Take the data below and copy exactly the lines starting at the one with "### vs Method 3 (Iterative)" and finishing at the one with "### vs Method 4 (Quick-Prototype)", both included.

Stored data
Content starts
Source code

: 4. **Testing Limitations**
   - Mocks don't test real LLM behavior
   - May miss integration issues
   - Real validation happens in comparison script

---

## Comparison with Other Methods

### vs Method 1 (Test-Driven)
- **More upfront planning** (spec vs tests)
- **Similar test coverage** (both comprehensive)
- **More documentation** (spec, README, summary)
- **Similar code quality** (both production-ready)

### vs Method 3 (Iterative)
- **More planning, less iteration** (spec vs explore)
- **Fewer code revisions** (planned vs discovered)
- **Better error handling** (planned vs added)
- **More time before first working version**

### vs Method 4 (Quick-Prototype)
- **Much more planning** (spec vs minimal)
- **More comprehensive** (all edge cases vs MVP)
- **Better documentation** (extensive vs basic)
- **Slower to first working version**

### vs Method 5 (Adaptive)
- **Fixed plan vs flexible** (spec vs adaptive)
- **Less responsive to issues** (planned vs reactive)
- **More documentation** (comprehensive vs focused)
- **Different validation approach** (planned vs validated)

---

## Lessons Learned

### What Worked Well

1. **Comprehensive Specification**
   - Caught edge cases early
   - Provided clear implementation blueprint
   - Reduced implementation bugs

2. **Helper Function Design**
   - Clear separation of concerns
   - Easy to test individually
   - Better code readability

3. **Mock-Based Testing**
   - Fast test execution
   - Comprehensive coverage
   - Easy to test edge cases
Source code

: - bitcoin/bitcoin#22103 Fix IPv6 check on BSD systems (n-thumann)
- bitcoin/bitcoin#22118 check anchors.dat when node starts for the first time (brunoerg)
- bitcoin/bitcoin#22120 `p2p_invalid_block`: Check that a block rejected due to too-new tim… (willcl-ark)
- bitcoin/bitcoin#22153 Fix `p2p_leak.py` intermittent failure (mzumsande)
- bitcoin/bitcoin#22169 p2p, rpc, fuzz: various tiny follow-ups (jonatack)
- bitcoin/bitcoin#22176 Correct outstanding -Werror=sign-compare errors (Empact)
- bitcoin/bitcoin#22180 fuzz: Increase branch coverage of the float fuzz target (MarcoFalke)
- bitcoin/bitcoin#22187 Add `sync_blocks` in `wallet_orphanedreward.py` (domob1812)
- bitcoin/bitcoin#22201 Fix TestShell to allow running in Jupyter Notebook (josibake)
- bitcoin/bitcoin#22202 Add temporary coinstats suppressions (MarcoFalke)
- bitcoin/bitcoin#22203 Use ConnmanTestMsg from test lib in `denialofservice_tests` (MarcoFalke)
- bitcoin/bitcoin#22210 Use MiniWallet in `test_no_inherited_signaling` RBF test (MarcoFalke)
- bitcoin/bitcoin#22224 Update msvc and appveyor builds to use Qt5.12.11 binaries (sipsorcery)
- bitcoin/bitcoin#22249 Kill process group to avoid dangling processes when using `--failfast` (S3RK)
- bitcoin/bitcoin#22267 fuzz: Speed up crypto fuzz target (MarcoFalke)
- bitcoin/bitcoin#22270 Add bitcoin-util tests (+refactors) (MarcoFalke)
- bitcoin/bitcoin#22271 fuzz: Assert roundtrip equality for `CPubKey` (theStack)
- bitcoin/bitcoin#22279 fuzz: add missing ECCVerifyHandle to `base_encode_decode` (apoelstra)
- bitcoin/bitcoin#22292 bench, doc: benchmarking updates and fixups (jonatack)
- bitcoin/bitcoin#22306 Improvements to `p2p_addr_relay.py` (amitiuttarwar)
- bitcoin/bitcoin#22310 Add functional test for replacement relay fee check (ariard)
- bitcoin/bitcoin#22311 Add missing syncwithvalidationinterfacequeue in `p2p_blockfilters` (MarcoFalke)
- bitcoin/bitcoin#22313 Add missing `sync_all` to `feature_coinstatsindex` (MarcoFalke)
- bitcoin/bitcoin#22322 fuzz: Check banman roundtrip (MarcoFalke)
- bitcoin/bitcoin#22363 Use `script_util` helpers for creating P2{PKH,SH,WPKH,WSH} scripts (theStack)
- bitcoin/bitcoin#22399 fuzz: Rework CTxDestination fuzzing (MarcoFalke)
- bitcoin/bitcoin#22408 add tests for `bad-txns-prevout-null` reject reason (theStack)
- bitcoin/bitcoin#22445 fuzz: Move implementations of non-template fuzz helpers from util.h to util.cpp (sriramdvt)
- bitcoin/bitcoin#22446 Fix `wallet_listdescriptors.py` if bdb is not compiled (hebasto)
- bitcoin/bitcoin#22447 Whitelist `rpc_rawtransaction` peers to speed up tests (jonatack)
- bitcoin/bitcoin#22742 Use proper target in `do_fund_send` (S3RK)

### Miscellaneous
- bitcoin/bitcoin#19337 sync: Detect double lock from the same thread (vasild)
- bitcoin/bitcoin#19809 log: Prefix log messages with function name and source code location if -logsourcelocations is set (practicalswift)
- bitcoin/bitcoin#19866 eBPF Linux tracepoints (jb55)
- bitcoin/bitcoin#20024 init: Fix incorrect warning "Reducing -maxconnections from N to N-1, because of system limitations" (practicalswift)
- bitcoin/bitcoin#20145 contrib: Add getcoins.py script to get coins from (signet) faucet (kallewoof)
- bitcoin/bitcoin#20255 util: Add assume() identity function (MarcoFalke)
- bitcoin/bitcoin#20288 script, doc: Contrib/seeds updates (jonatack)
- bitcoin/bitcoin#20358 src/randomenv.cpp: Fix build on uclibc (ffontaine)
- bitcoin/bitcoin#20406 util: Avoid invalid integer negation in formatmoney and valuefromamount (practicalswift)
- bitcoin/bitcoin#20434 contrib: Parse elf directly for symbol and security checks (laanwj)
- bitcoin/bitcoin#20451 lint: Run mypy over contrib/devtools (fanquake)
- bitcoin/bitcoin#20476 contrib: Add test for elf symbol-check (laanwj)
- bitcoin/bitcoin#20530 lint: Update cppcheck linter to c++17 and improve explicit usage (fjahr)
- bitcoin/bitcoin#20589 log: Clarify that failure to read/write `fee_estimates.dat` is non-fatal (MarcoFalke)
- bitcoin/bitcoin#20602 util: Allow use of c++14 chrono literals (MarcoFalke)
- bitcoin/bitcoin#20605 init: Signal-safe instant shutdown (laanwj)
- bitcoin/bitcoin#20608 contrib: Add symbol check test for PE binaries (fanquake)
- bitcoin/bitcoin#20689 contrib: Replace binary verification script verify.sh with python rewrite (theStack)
Content ends
Content starts
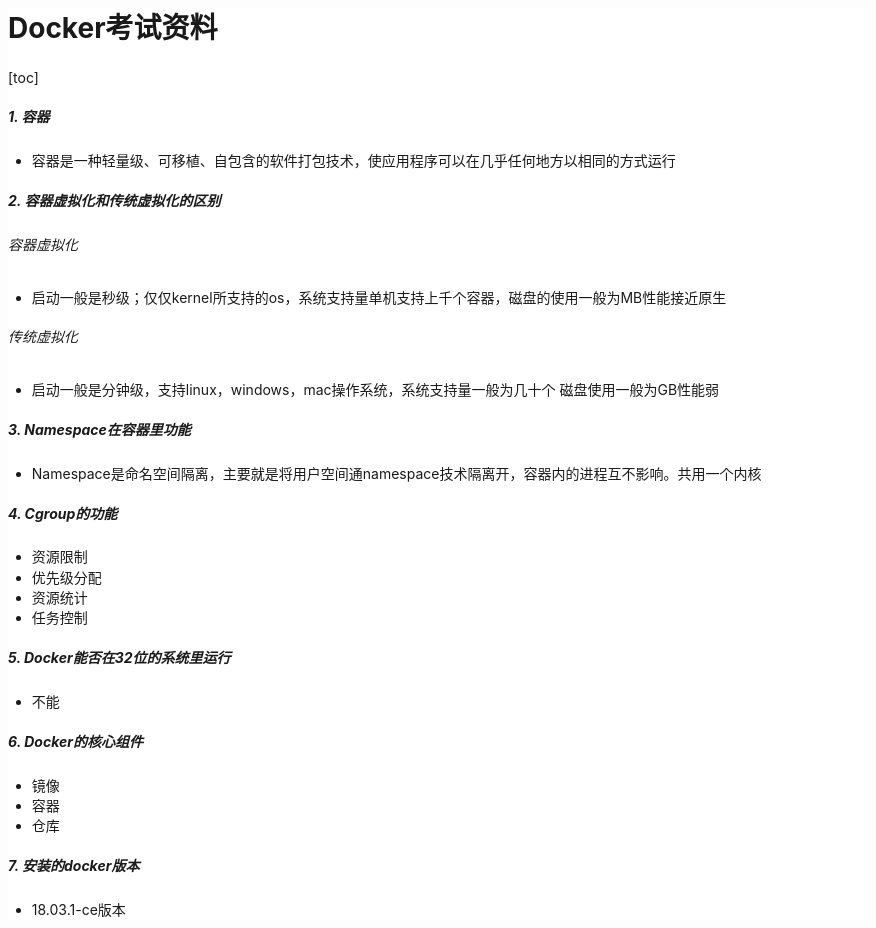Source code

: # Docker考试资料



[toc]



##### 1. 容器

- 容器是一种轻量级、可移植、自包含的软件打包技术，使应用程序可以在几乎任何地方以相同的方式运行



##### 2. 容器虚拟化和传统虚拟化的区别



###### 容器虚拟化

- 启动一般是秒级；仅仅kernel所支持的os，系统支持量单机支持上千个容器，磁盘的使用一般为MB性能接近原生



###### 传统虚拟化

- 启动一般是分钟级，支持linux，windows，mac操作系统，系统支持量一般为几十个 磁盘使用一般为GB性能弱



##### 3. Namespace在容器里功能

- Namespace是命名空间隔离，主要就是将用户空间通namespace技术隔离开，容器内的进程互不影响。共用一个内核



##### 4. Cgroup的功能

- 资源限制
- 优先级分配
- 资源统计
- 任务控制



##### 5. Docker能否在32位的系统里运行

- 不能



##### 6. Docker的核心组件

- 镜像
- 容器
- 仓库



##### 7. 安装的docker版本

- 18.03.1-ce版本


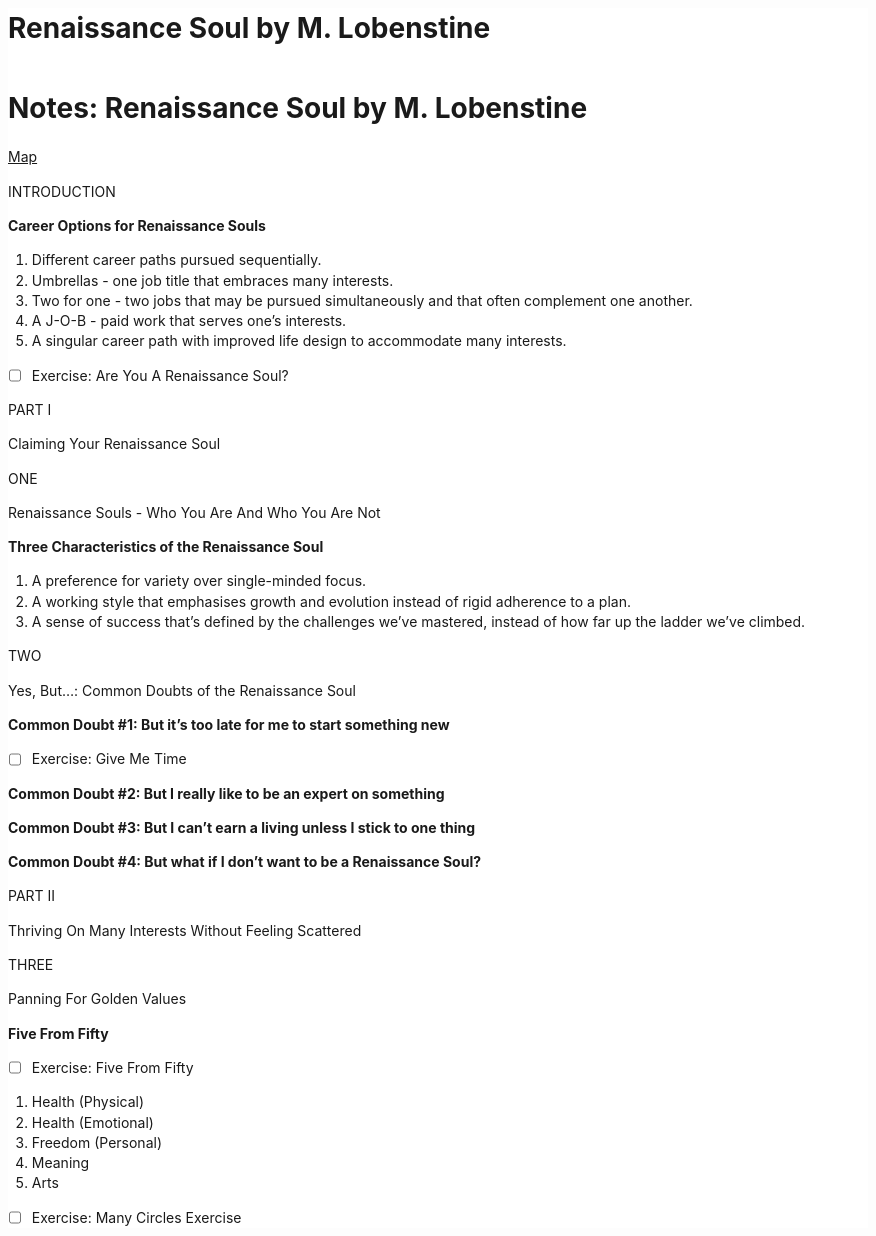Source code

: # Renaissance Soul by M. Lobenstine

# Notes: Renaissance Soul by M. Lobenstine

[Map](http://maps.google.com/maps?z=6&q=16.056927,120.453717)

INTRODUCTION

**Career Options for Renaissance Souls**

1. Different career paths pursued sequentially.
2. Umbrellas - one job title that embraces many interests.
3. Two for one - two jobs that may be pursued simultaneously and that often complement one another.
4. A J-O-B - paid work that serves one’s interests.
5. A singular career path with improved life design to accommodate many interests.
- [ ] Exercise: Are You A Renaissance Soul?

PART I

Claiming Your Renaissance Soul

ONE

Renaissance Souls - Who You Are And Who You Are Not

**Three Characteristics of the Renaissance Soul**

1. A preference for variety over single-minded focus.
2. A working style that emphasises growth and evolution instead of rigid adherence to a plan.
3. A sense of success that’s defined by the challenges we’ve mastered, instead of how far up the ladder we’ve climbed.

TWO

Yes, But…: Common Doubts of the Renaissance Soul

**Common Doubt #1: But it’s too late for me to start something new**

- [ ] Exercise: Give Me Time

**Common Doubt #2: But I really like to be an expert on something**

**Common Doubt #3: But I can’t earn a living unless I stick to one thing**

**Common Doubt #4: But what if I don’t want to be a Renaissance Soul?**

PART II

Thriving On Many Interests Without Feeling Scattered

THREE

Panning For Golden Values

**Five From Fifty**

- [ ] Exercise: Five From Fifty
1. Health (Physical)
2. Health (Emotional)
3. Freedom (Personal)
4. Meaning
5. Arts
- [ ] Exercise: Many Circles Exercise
Content ends
Content starts
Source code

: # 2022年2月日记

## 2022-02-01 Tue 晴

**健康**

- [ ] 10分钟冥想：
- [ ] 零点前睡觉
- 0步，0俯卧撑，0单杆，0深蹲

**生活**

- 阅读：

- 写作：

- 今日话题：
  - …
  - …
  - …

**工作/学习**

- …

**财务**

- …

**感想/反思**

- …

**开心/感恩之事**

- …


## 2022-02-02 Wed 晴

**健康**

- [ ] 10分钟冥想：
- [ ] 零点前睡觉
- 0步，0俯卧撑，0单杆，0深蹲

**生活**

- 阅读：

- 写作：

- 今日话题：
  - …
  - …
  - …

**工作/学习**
Content ends
### TASK RESPONSE
### vs Method 3 (Iterative)
- **More planning, less iteration** (spec vs explore)
- **Fewer code revisions** (planned vs discovered)
- **Better error handling** (planned vs added)
- **More time before first working version**

### vs Method 4 (Quick-Prototype)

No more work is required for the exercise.